"А чучела никто не догадался
В изгнанье, как в могилу, унести".
Георгий Иванов
Пока православный мир готовится к Пасхе-2026, купола Москвы источают ненависть и ложь. РПЦ легитимизирует агрессию как священный долг, превращая благую весть в милитаристский призыв, а колокольный звон – в канонаду духовной войны. Христос воскрес, чтобы наемник в Украине умер без греха. Это и есть голгофа вместо Пасхи: канонизация смерти, превращение праздника жизни в триумф вечной казни.
Запрещенный в служении и объявленный иноагентом священник Андрей Кордочкин в своей статье в The Moscow Times призывает к нравственному выбору – и в этом он прав. Пастырь видит внутри ужаса человека, который может оставаться для этого ужаса недостижимым. Другие видят систему, которая превратила ужас в производственный процесс. Оба взгляда необходимы. Но когда заканчивается проповедь, возникает вопрос: как устроена машина, которую проповедь должна пережить?

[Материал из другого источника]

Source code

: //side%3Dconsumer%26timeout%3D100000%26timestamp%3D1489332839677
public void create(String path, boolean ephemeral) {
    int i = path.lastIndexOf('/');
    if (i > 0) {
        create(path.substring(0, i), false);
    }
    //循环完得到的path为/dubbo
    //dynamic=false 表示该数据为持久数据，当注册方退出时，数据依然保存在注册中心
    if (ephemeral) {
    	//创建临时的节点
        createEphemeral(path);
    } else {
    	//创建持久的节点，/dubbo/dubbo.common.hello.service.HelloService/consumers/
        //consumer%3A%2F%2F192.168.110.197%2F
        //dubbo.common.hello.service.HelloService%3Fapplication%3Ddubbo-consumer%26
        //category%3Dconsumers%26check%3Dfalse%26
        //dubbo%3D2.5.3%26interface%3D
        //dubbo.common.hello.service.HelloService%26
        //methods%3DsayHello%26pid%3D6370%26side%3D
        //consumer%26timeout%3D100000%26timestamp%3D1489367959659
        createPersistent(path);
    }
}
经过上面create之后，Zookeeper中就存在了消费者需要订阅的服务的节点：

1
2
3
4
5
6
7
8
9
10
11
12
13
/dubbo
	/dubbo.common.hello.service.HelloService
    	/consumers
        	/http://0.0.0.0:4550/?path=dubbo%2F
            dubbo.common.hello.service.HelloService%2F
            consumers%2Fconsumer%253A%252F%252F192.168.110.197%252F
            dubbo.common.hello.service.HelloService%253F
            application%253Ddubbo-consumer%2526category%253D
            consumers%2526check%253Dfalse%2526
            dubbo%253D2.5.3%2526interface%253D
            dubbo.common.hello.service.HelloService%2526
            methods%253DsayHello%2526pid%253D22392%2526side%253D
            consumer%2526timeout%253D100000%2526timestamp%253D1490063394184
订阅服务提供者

В РФ произошла не временная эрозия веры, а онтологическая подмена. Храм стал лобным местом, исповедь – уликой, вера – технологией лояльности. Православие превратилось в смертославие, а вера – в идолологию, поскольку идол востребован не сверху, а снизу, как щит от экзистенциальной пустоты. Миллионы добровольно отдали идолу свободу. Эрих Фромм назвал это бегством от ответственности – массовой подменой собственной воли чужой. Кремль монетизировал этот страх, выстроив смертономику: война стала рентабельнее жизни, и гибель за Родину (читай – вождя) осталась единственным социальным лифтом. Идол не навязан – он выращен из народного страха перед свободой, которую Достоевский назвал невыносимым даром. Великий Инквизитор победил не потому что был силён – а потому что был нужен.
У этой конструкции есть ахиллесова пята: она боится не идейного саботажа, а столкновения с физической реальностью. Когда смертономика перестаёт платить, а тела возвращаются в гробах, которые не способен скрыть ни один баннер – галлюцинации расцепляются с фактами. В ответ капище активирует цифровой ГУЛАГ. Предикативная аналитика, биометрия и ИИ-цензура превращают идола в технологическое божество, претендующее на роль всеведущего Творца. В этой инверсии сакрального каждый телефонный разговор, перехваченный ФСБ, становится их проповедью над нашей молитвой и украденной исповедью, а живое слово превращается в улику и причастие литургии государственного террора. Церковь, в которой отказ читать молитву о победе карается лишением сана, а донос стал частью пастырского служения, перестала быть церковью. Она стала епархией Лубянки, под зорким взглядом которой прославляет смерть и забирает не только слова – но и саму жизнь.
Идол трескается не от проповеди, а от несовпадения обещанного с пережитым. Именно поэтому сопротивление сегодня – не на амвоне или манифесте, а в невидимости: в горизонтальных связях доверия, которые не оцифровываются и не классифицируются. В живом разговоре, не записанном. В незапостенном жесте солидарности. В личной Пасхе, не согласованной с епархией. Идолология всеядна, но обладает туннельным зрением: она фиксирует только то, что имеет адрес. В этом случае статья отца Андрея – вполне сложившаяся нишевая проповедь, которую алгоритм уже заботливо упаковал в категорию "контролируемого инакомыслия". Но если ее читать "поверх барьеров" – возникает другая картина – переосмысление и практика частной радости Пасхи, не связанной с церковью совсем. Для Кремля это слепая зона, черная дыра, которую не скрутит СОРМом.
Отец Андрей верит в силу слова с амвона. Но сегодня Дух дышит не через амвон, а через ошибки системы, которые она не успела взять на учёт. Россия превратилась в точку сингулярности, где контроль схлопнулся в культ. Но даже тотальная система не способна заполнить онтологическую трещину, возникающую там, где человек отказывается быть функцией. Поэтому Христос воскресает не в указе и не в золоте куполов, а в незапланированном жесте солидарности, который машина классифицирует как ошибку.
Сосуд скудельный заполнен Кремлем свинцом по самый ободок, и поливает им вне границ и убежищ. Пасха по-прежнему возможна. Но не там, где её фиксируют на татами, а в стороне, неподвластной идолам. В изгнании, ставшем не могилой, а новой жизнью, куда ее унесли с собой и сделали личным выбором.